Тип с крысиной физиономией тут же стал для меня личным врагом, и, отправляясь к нему на беседу, я поклялась, что не позволю себя запугать. Беседа оказалась краткой:
— Вы должны понять, что здесь вы просто беженка и ничего больше.
— Нет, я не беженка; в Париже мне ничто не угрожало, я оставила вполне комфортабельные условия ради Англии, чьи шансы на победу ничтожны. Но хорошо, пусть я беженка, однако это не мешает мне быть дамой. (I might be a refugee but I am also a lady.) В полиции Виши и даже в гестапо со мной обращались учтиво, так что имейте в виду: если вы не будете держать себя, как положено, я просто не стану с вами разговаривать.
Он разозлился так, что даже побледнел.
— Вы, вероятно, не отдаете себе отчета в том, что в соответствии со статьей В.2 я имею право держать вас тут до конца войны…
— Прекрасно, держите хоть тридцать лет. Я больше не желаю с вами говорить.
— Вон! — рявкнул полицейский. Я вышла.
Вскоре мы остались один на один с мегерой в твиде, любившей все человечество, а на самом деле делавшей над собой усилия, чтобы не показать, как она меня ненавидит.

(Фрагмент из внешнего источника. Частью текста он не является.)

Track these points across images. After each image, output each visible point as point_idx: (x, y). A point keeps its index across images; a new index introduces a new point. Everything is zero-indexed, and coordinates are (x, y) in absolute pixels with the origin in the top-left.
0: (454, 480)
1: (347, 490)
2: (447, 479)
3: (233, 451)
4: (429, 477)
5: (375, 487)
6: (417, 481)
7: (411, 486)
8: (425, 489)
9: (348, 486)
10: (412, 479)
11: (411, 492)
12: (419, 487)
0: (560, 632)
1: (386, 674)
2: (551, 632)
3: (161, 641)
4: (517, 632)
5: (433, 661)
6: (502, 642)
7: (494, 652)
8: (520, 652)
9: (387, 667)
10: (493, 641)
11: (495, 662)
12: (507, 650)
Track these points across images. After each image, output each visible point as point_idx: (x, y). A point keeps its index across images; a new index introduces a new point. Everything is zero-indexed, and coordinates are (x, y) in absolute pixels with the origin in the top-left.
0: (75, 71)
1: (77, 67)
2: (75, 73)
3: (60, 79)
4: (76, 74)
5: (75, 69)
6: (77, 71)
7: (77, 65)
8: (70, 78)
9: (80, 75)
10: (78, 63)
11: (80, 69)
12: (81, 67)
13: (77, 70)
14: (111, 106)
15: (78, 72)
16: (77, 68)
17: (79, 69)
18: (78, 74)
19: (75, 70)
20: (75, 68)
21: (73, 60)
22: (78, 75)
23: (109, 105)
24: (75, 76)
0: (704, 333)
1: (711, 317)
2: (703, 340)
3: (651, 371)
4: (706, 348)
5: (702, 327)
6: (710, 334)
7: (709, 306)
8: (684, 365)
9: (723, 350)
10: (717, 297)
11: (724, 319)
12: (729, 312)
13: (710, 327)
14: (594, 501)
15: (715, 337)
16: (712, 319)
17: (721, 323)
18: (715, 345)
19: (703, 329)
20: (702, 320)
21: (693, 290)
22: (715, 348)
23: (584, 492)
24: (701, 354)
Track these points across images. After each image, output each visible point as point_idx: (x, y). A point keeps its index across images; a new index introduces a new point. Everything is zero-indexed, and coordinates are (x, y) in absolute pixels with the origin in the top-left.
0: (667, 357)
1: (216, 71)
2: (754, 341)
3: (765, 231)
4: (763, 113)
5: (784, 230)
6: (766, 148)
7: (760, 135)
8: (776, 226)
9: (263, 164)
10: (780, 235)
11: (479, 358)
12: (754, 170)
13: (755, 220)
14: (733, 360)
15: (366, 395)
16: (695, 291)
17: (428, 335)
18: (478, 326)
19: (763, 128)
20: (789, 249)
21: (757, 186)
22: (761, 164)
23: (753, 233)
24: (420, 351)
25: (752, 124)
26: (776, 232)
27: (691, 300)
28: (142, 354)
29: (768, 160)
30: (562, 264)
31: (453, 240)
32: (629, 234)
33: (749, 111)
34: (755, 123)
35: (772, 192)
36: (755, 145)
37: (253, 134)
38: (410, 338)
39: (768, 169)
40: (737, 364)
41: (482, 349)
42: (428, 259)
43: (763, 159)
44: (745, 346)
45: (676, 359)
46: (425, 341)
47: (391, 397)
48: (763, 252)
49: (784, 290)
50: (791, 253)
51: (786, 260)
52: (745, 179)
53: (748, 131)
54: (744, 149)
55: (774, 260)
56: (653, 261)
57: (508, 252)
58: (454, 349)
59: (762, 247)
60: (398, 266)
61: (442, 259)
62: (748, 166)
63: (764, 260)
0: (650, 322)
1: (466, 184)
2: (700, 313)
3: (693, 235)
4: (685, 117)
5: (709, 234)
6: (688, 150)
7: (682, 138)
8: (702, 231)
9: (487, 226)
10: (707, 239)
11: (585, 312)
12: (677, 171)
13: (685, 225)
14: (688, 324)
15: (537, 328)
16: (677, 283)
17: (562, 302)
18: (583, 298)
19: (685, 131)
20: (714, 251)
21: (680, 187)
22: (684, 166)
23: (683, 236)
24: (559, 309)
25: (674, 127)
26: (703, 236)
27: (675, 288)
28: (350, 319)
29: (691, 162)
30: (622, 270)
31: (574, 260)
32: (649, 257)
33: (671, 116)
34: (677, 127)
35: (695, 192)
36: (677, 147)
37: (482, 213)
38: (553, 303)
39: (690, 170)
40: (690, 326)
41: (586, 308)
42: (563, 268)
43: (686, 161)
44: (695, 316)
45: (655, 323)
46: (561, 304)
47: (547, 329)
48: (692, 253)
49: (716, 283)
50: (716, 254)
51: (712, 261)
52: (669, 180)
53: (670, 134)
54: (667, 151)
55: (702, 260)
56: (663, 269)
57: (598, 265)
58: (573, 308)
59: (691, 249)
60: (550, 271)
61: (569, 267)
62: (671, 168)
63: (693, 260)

Мой бедный муж, чье внеочередное увольнение подходило к концу, пытался все это время дознаться, куда я пропала, — а я как сквозь землю провалилась. Никто ничего не знал, и даже самые влиятельные из его английских друзей были бессильны. Всем правила служба безопасности. Я не столь впечатлительна, как моя подруга полька, и потому, не сомневаясь, что упрекнуть меня не в чем, с чистой совестью предавалась гневу.
Так прошел, если не ошибаюсь, почти месяц со дня моего прибытия. Наконец меня снова вызвали для беседы. На этот раз передо мной сидел офицер. Хотя он не представился, я, из вредной привычки знать все, что от меня скрывают, прочла его имя на папке. Звали его Слокомб. Он вежливо встал, едва я вошла.
— Мадам, вы, кажется, отказались разговаривать с моим коллегой, но мне неизвестны мотивы вашего отказа.
— Не выношу грубости и угроз. Я прибыла сюда с дружескими намерениями и готова ответить на все положенные вопросы при условии, что они заданы вежливо.
— Надеюсь, мне вы ответите.
— С удовольствием. Жаль, что мне не пришлось иметь дело с вами с самого начала. Ведь даже если бы я располагала важными сведениями, за это время они бы устарели.
Я снова изложила ему все, что могла. И снова заметила, что симпатии англичан скорее на стороне Петена, чем на стороне де Голля. А когда допрос закончился, я призналась Слокомбу, что скрыла от досмотра рукопись «Поэмы для одинокого человека» — доказательство того, что проку от такого досмотра было немного, ведь с таким же успехом я могла укрыть план объектов, подлежащих взрыву. И меня выпустили на свободу.
Меня отвезли на машине в «Royal Patriotic School» и вернули там все документы и вещи. У дверей дожидалось такси. «Куда прикажете?» — спросил шофер. Мне нужно было в предместье Лондона, где жила семья майора Бремли-Мора, друга Святослава, согласившегося меня приютить, но я не спешила, радуясь освобождению.